Copy out the listing below word for word, beginning at the line that contains "How many slices are in this pie chart?" and stopping after the line that contains "Between obs4 and". Leave out the pictures.
═══ Records to use ═══
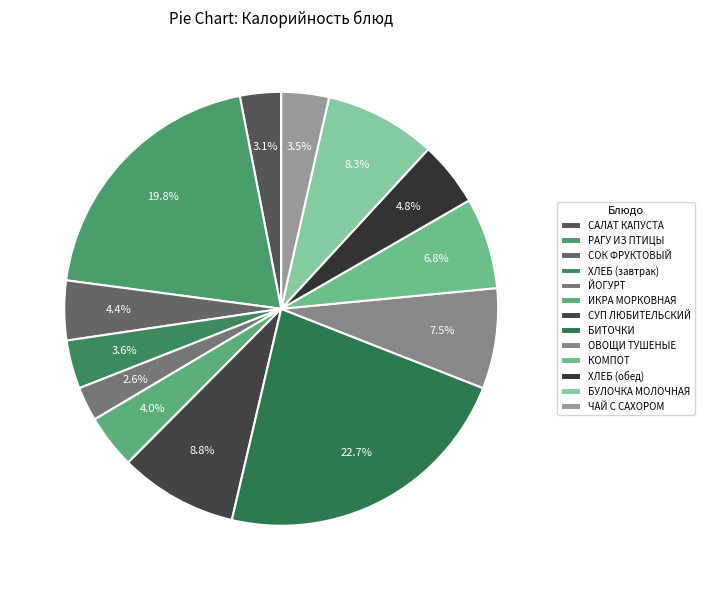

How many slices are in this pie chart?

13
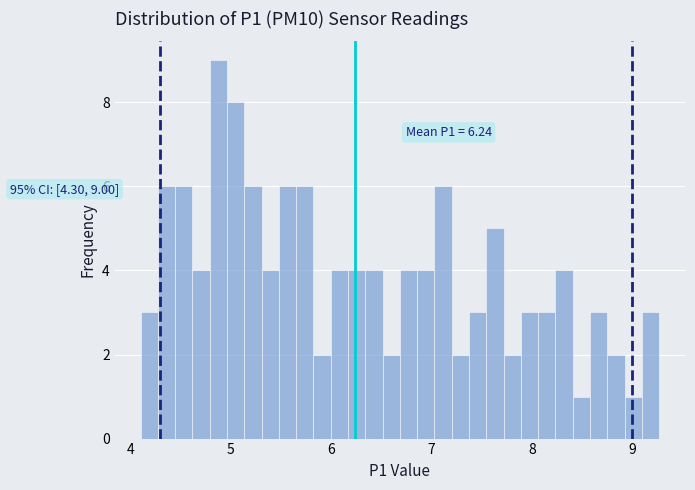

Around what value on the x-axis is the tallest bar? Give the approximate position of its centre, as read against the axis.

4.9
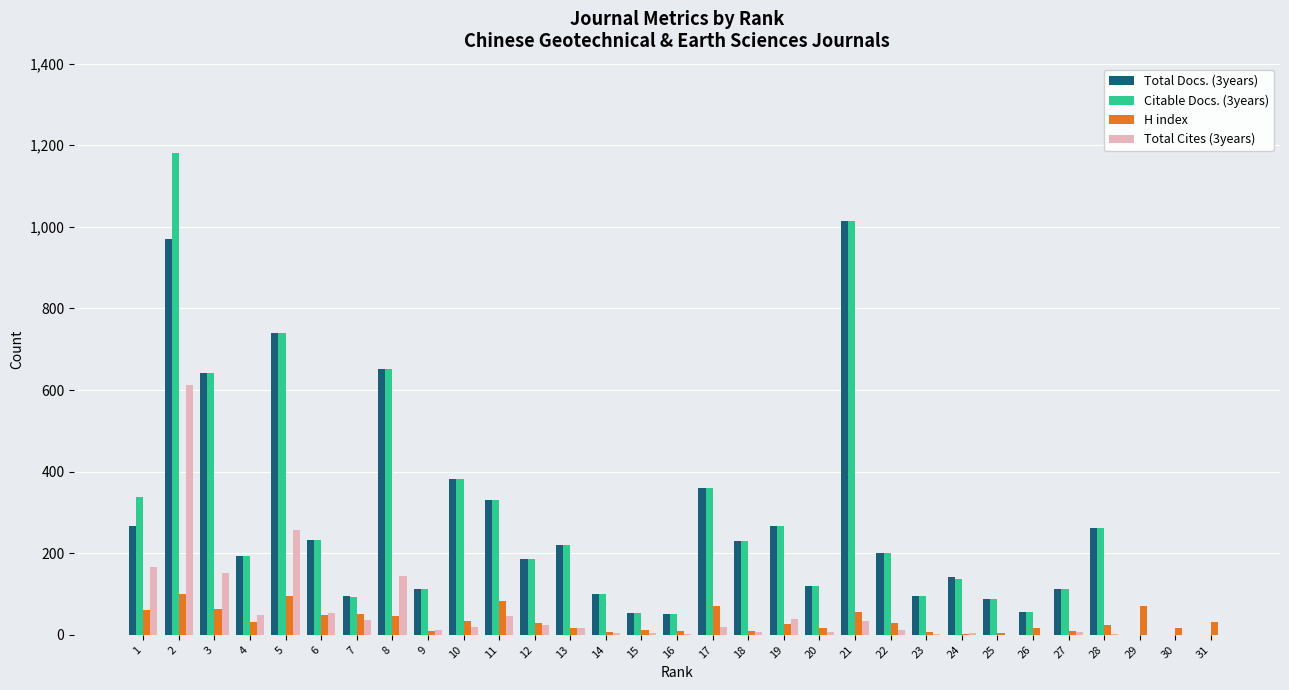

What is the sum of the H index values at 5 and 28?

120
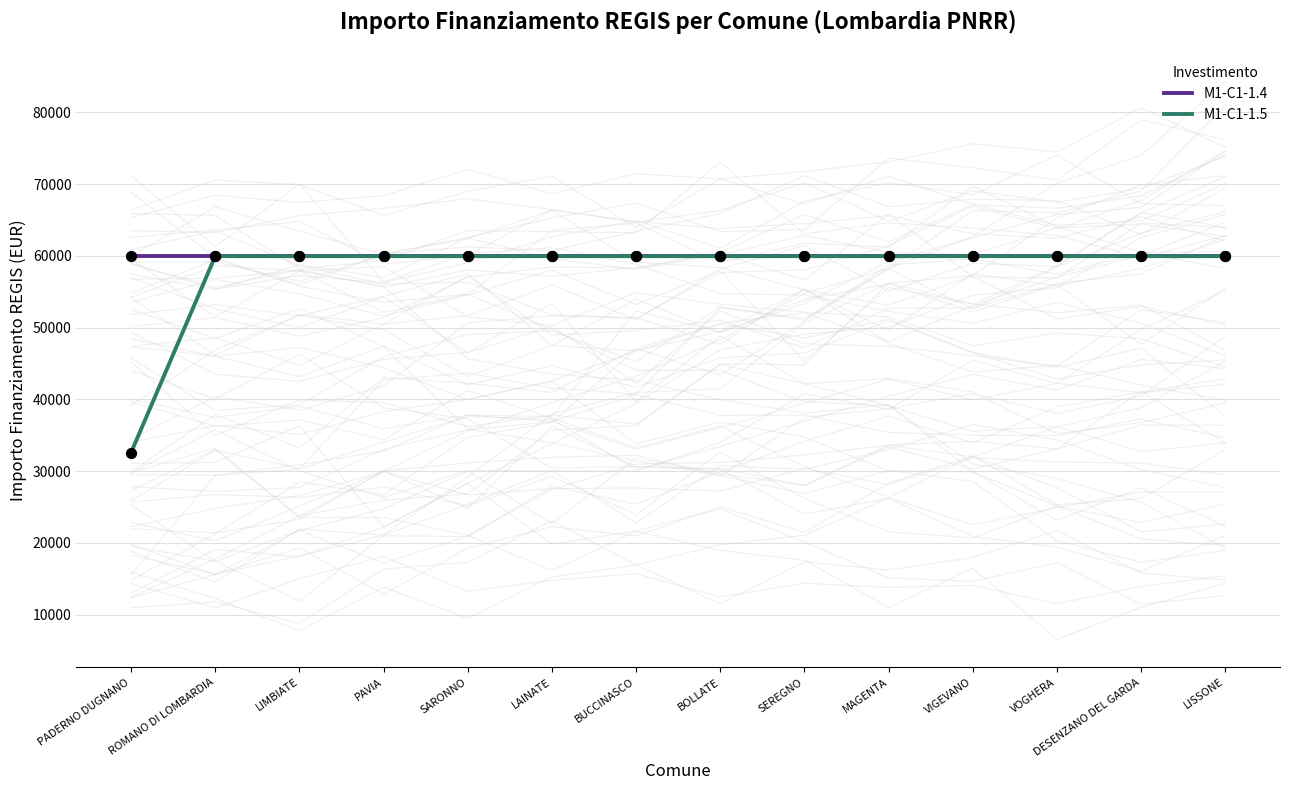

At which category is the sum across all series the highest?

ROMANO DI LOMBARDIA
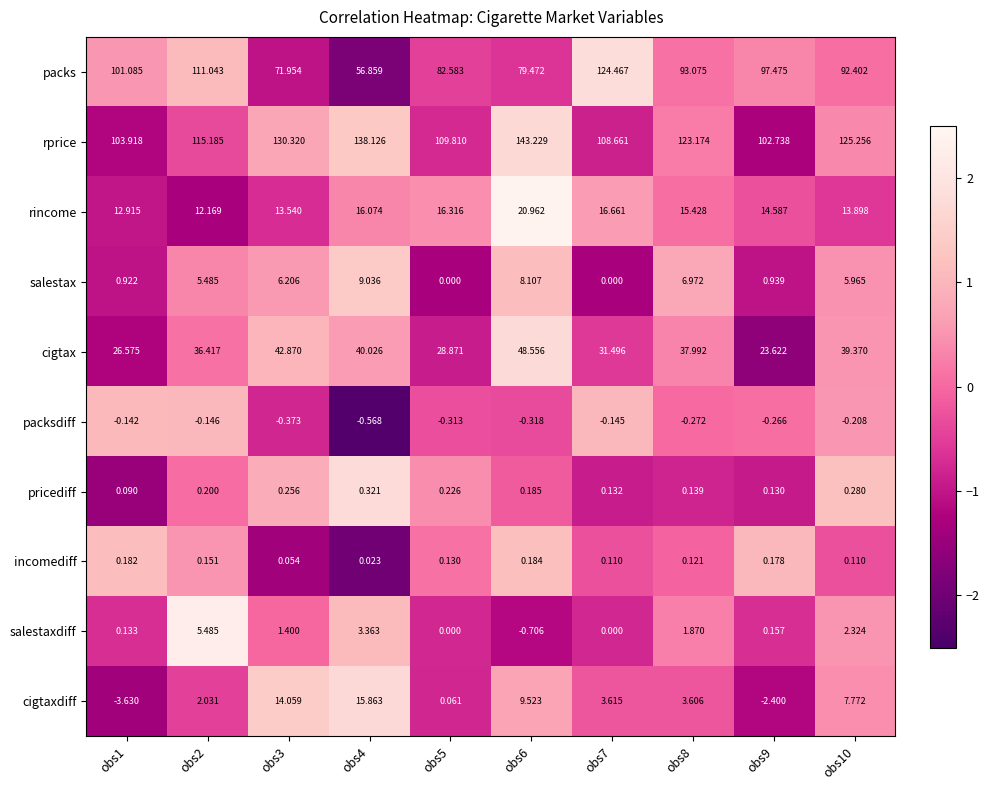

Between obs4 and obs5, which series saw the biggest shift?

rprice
═══
═══ Records to use ═══
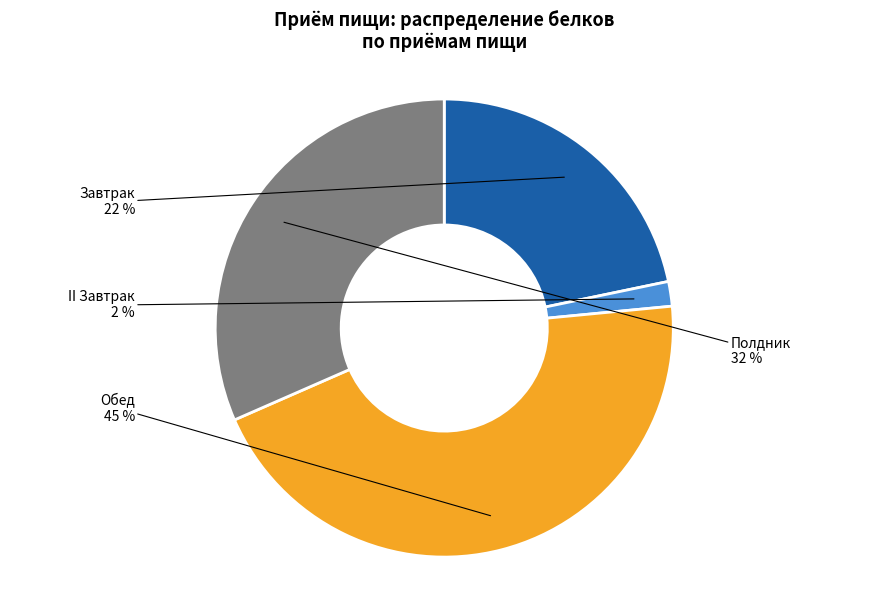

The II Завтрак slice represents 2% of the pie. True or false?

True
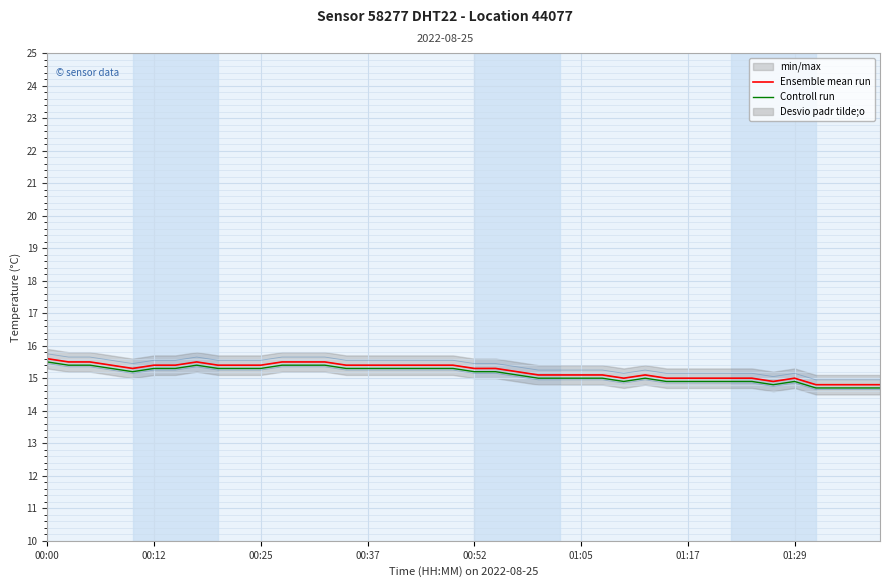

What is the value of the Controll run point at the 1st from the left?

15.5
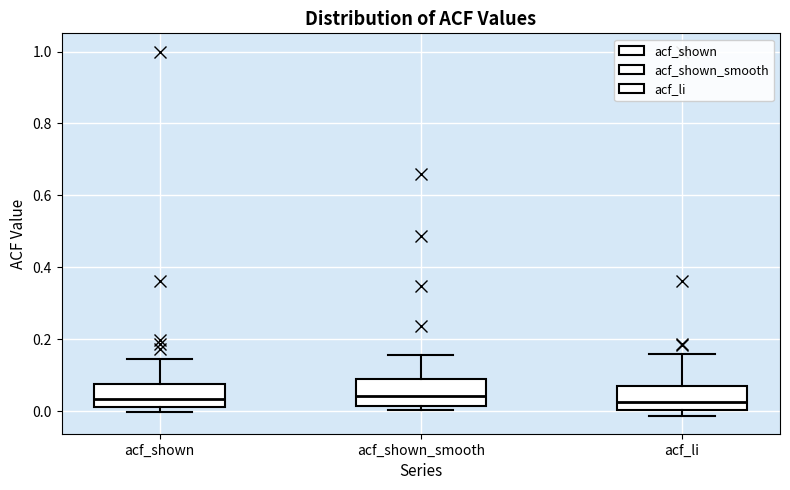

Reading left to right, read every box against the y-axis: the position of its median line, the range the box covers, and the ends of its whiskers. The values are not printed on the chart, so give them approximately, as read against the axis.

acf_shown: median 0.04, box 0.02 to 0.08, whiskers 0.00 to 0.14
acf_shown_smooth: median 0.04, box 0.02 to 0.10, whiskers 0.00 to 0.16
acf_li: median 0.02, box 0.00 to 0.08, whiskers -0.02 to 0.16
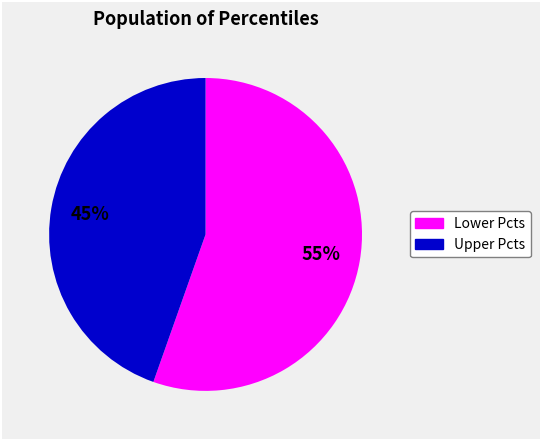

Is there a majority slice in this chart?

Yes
═══
Response area:
How many slices are in this pie chart?

13

Around what value on the x-axis is the tallest bar? Give the approximate position of its centre, as read against the axis.

4.9

What is the sum of the H index values at 5 and 28?

120

At which category is the sum across all series the highest?

ROMANO DI LOMBARDIA

Between obs4 and obs5, which series saw the biggest shift?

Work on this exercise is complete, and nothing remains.